Freshfields attorneys were involved in advising the drafting committee on the terms of the legislation.

The stated purpose of the DRAA is to “give Delaware business entities a method by which they may resolve business disputes in a prompt, cost-effective, and efficient manner, through voluntary arbitration conducted by expert arbitrators, and to ensure rapid resolution of those business disputes.”1 Parties may resolve a dispute under the DRAA if:

  • they agree to arbitration and at least one party to the arbitration agreement is a business entity organized under Delaware law or having its principal place of business in Delaware;
  • no party to the agreement is a consumer, as defined under Delaware law;
  • the agreement is governed by Delaware law; and
  • the agreement expressly refers to the DRAA.2

Previous arbitration program struck down by federal courts

The DRAA replaces an arbitration program implemented in 2009 under which judges of the Delaware Court of Chancery served as arbitrators. The US Court of Appeals for the Third Circuit found that earlier legislation to be unconstitutional, holding that confidential arbitration before active Court of Chancery judges violated the public’s right of access to judicial proceedings under the First Amendment to the US Constitution.3

Under the DRAA, by contrast, active judges will not serve as arbitrators. Instead, the parties may agree to appoint one or more arbitrators from outside the judiciary. If they fail or refuse to do so, then the Court of Chancery is vested with authority to make the appointment. A court-appointed arbitrator may only be either: (i) a person named in the parties’ agreement, (ii) an expert in a non-legal discipline described in the agreement, or (iii) a member of the Delaware Bar for at least 10 years.4

Key features designed to accelerate the arbitration process

The DRAA contains a number of innovative provisions designed to streamline the arbitration process. Key features include:

  • Expedited decisions: The arbitrator is required to issue a final award within 120 days of accepting his or her appointment, unless otherwise specified in the arbitration agreement. That deadline may be extended only by the joint consent of the parties, and only up to 60 additional days.
  • Penalties for tardy awards: If an arbitrator fails to issue a final award within the set timeframe, then his or her fees must be reduced – by up to 100 percent if the final award is more than 60 days late (absent exceptional circumstances, as determined by the Court of Chancery).
  • Limited challenges: The parties’ arbitration agreement may provide for either: (i) no review of a final award, or (ii) appellate review by one or more arbitrators. Otherwise, the default procedure under the DRAA requires that any challenge to a final award be taken to the Delaware Supreme Court within 15 days of issuance of the award. The court may vacate or modify the award only in conformity with the limited grounds set out in the US Federal Arbitration Act.
  • Summary confirmation of awards: Unless an award is challenged as described above, then it is automatically deemed to have been confirmed by the Court of Chancery five business days after the deadline for challenge has run.

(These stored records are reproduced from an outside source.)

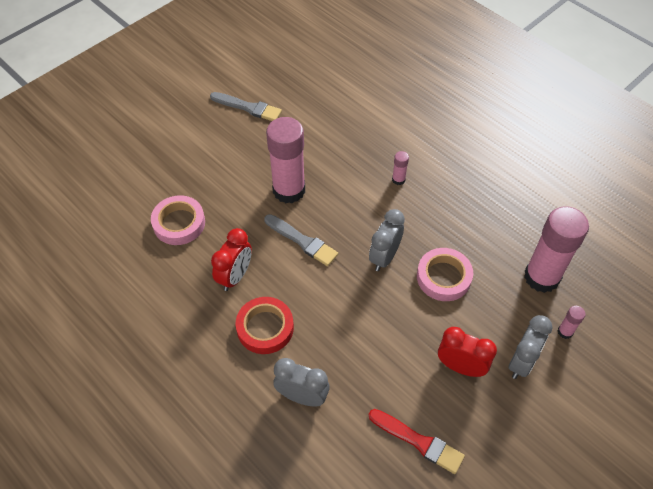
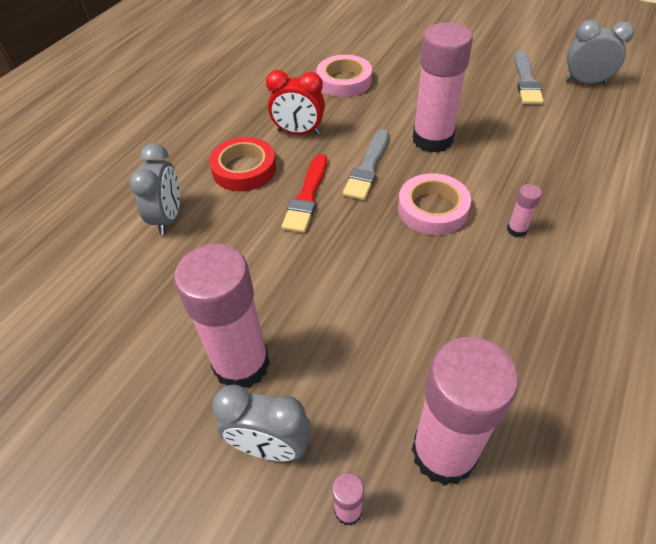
camera: 75 degrees right, 5 degrees down
grey clock [369,209,405,271] -> grey clock moved to [565,20,634,84]
red brush [369,409,465,474] -> red brush moved to [282,154,327,233]
pink tape [417,248,473,301] -> pink tape moved to [398,173,471,235]
red clock [438,327,497,377] -> pink glue stick [174,244,270,388]

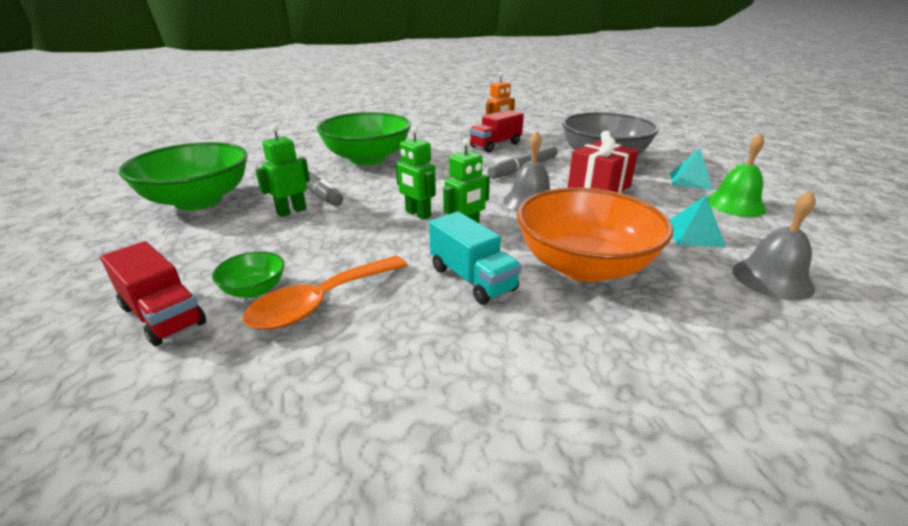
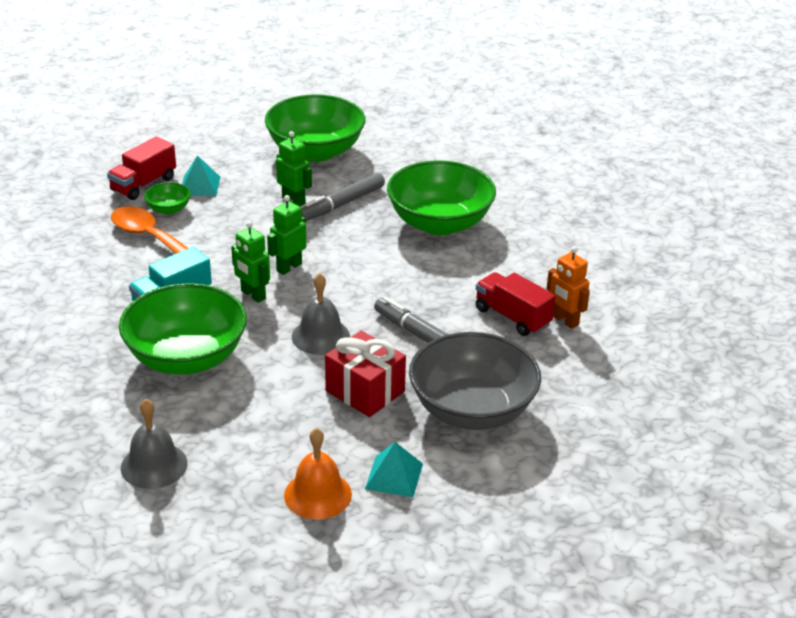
camera: 85 degrees right, 5 degrees up
orange bowl [517,188,673,282] -> green bowl [119,283,247,375]
turquoise pyramid [670,195,726,247] -> turquoise pyramid moved to [182,155,220,196]
green bell [707,133,767,217] -> orange bell [284,428,352,520]

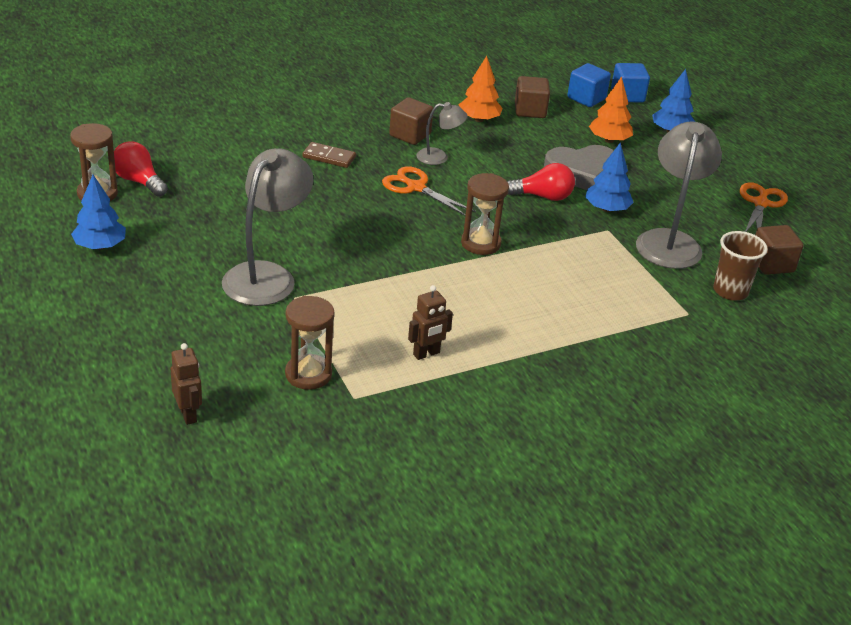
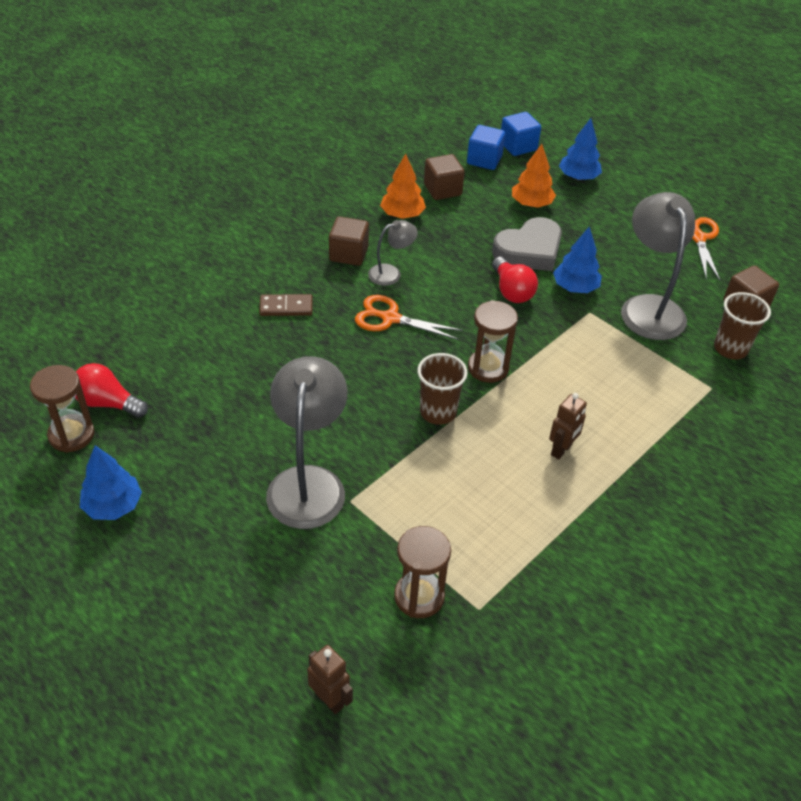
camera: 20 degrees left, 10 degrees up
brown robot [408,285,453,360] -> brown robot moved to [549,393,587,459]
red light bulb [507,163,575,201] -> red light bulb turned 90 degrees clockwise [492,257,538,303]
none -> brown cup [417,353,468,425]

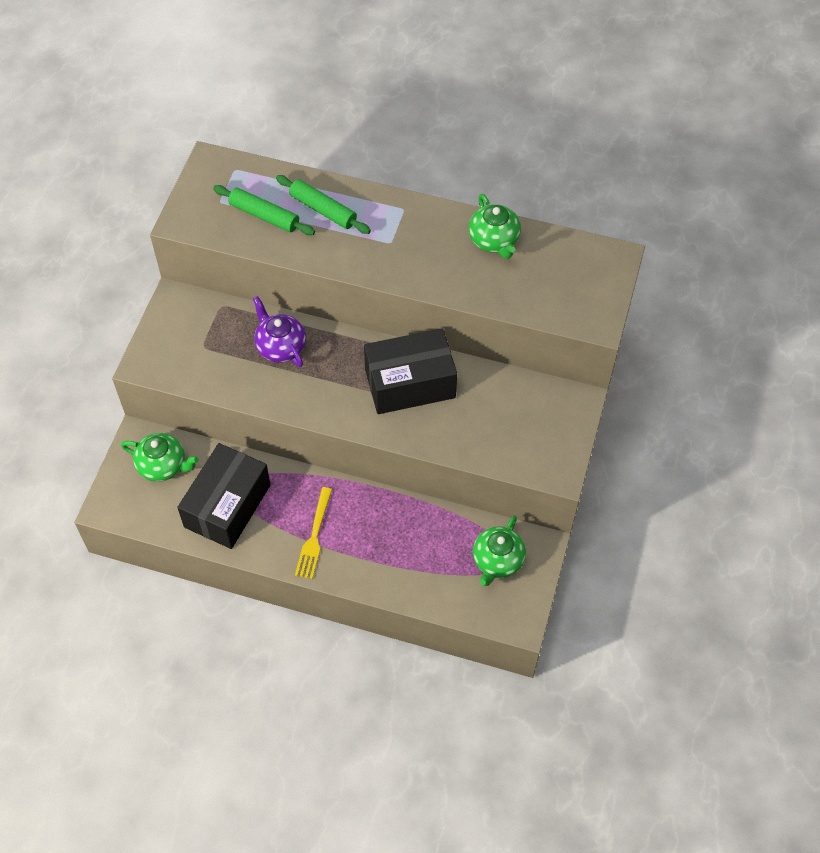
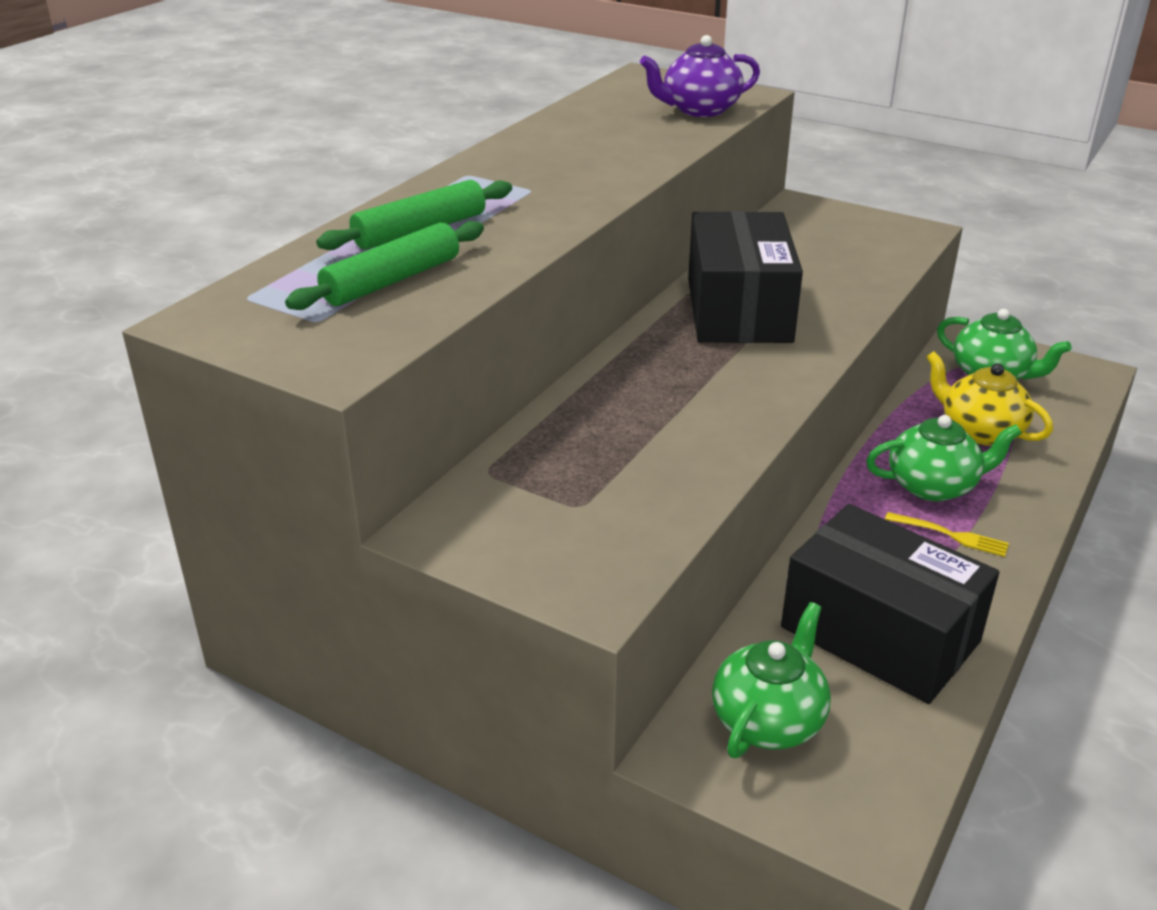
camera: 75 degrees left, 25 degrees down
purple teapot [253,296,306,367] -> purple teapot moved to [640,35,760,117]
yellow fork [295,487,332,579] -> yellow fork [885,512,1009,557], size x0.66
green teapot [469,194,521,259] -> green teapot moved to [866,415,1022,501]
none -> yellow teapot [926,351,1053,446]

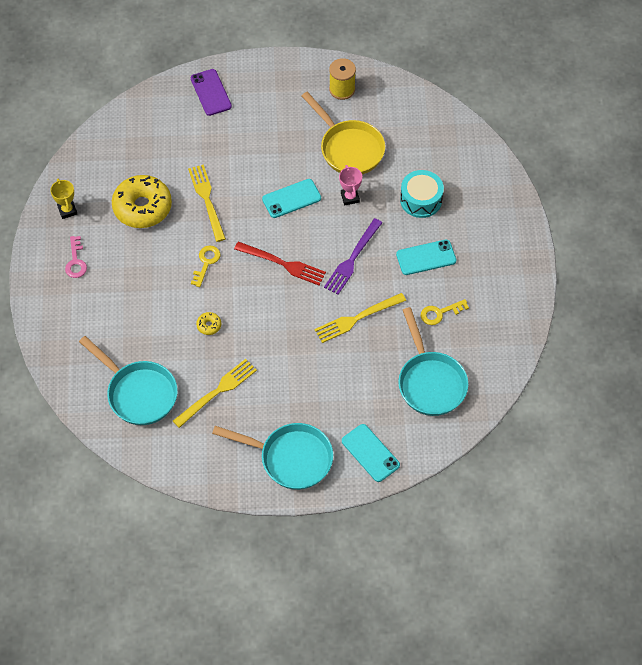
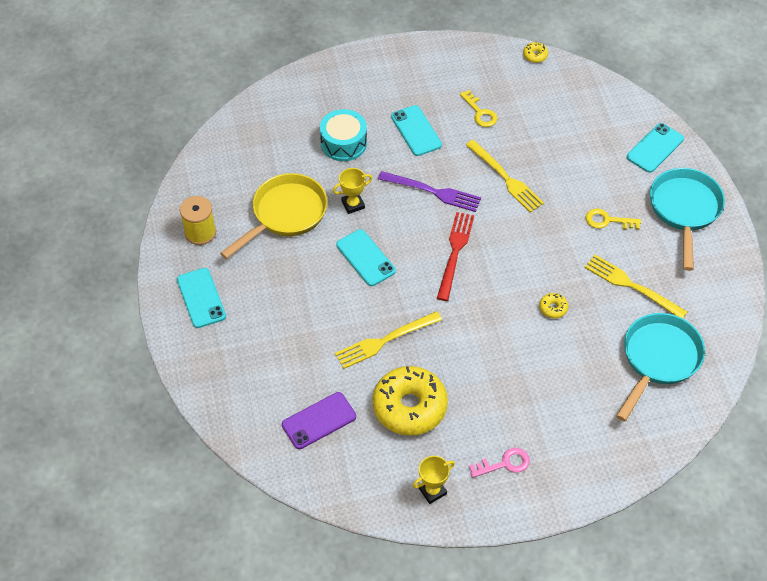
camera: 100 degrees left, 5 degrees down
purple phone [191,69,232,116] -> purple phone moved to [282,392,356,449]
yellow key [191,246,220,287] -> yellow key moved to [585,208,641,229]
pink trophy [339,165,362,205] -> yellow trophy [333,168,372,214]
turquoise pan [398,307,468,416] -> none
none -> turquoise phone [177,268,226,328]
none -> yellow donut [523,42,548,63]

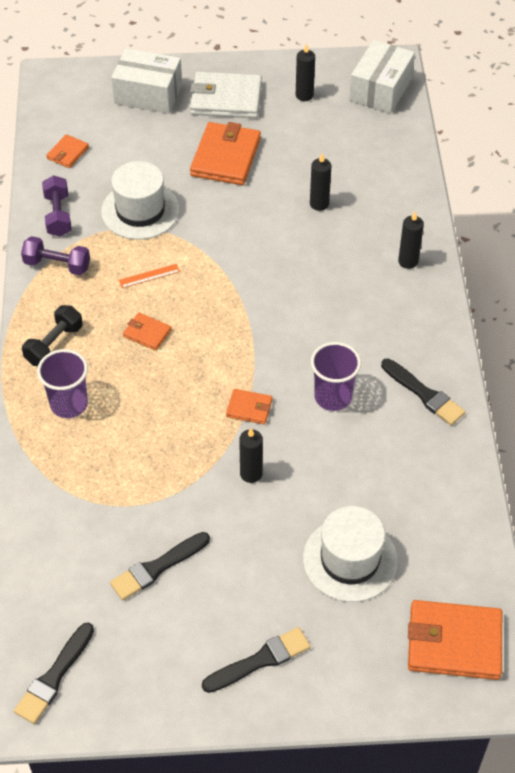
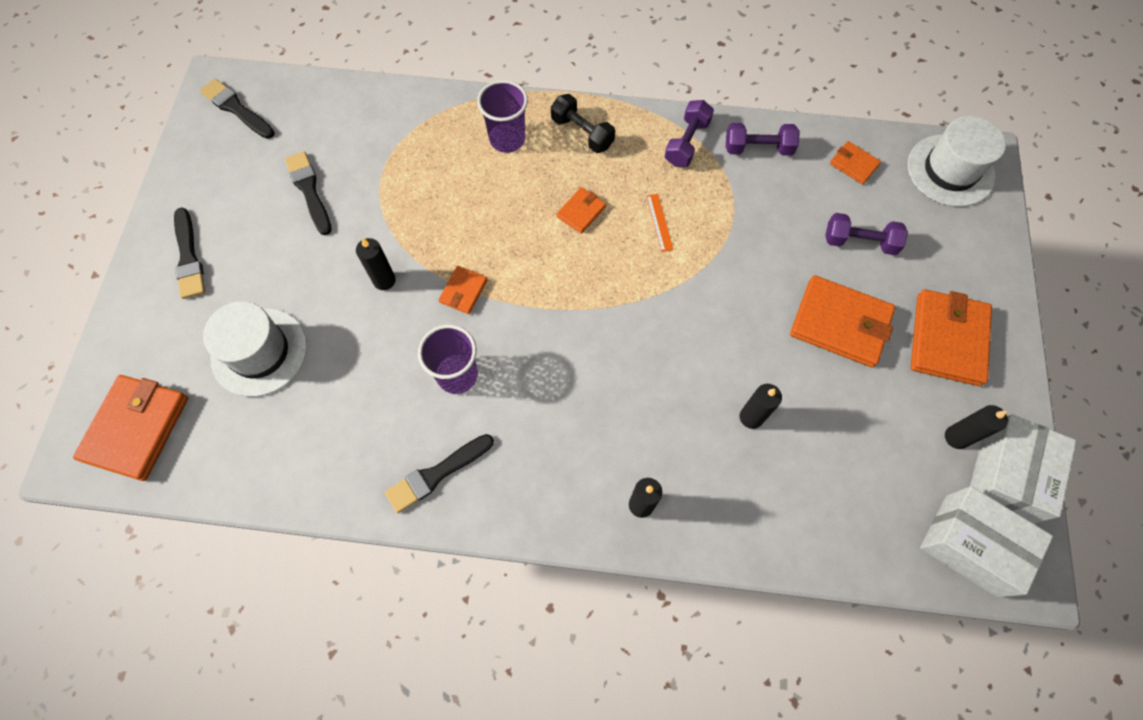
camera: 100 degrees right, 15 degrees up
white hat [101,161,180,240] -> white hat moved to [908,116,1006,207]
white box [111,48,182,114] -> white box moved to [970,414,1076,524]
white wallet [190,72,262,118] -> orange wallet [911,289,992,386]
none -> purple dumbbell [825,213,908,255]

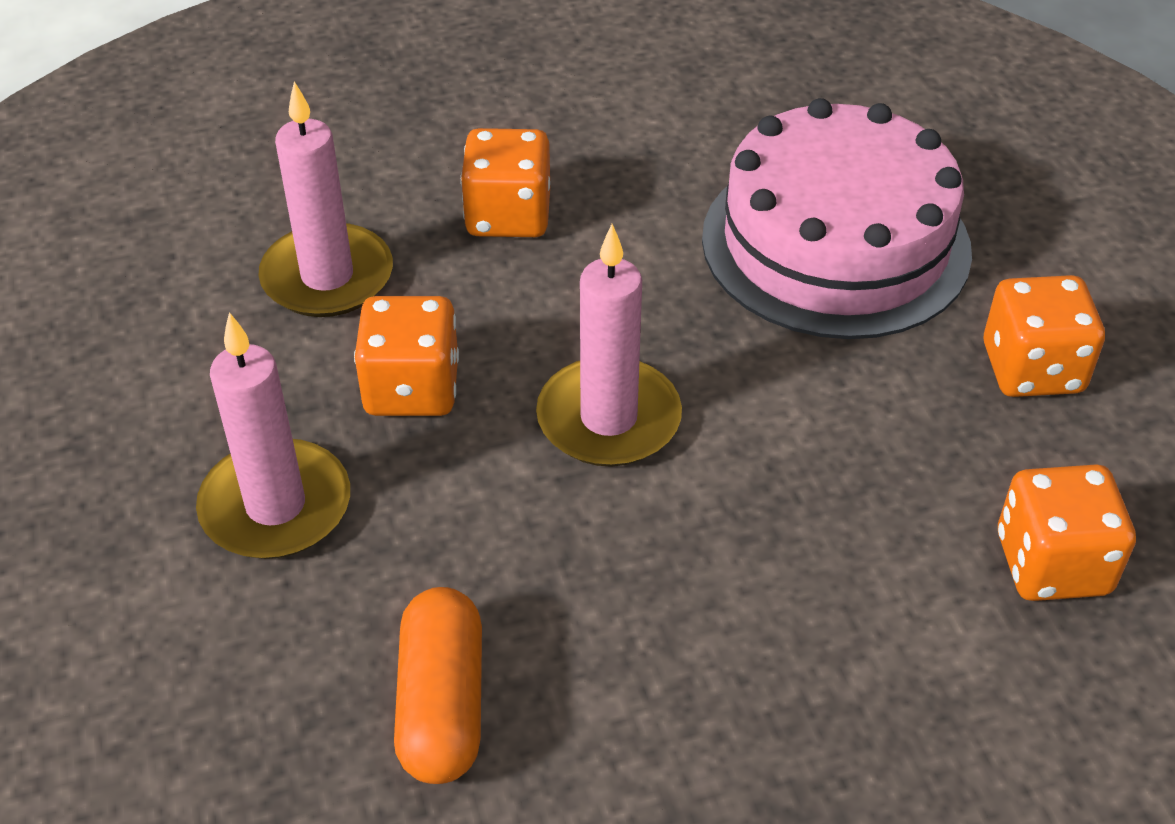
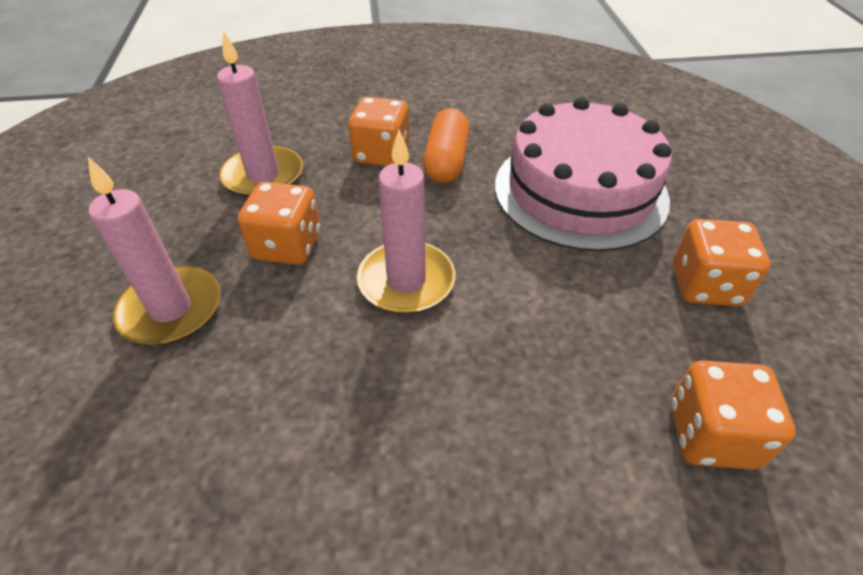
camera: 10 degrees right, 0 degrees up
orange capsule [394,587,482,784] -> orange capsule moved to [423,108,469,183]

The DRAA – which has the support of the state government, Delaware judges and the State Bar Association – is expected to be a popular dispute-resolution option for Delaware companies. Among its other potential benefits, it will give parties to complex business transactions the ability to have disputes resolved quickly and efficiently, and with a greater degree of flexibility than that offered by traditional court proceedings.